start
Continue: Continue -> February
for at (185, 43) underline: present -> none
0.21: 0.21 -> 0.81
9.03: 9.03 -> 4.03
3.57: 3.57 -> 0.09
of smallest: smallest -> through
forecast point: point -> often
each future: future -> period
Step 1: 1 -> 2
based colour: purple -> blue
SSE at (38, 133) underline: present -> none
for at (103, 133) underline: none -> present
end
■ Task goal: Reproduce the listing with every occurrence of "underline" changed to "underscore", leaving everything else as it is.

■ Solved exercise:
Continue: Continue -> February
for at (185, 43) underscore: present -> none
0.21: 0.21 -> 0.81
9.03: 9.03 -> 4.03
3.57: 3.57 -> 0.09
of smallest: smallest -> through
forecast point: point -> often
each future: future -> period
Step 1: 1 -> 2
based colour: purple -> blue
SSE at (38, 133) underscore: present -> none
for at (103, 133) underscore: none -> present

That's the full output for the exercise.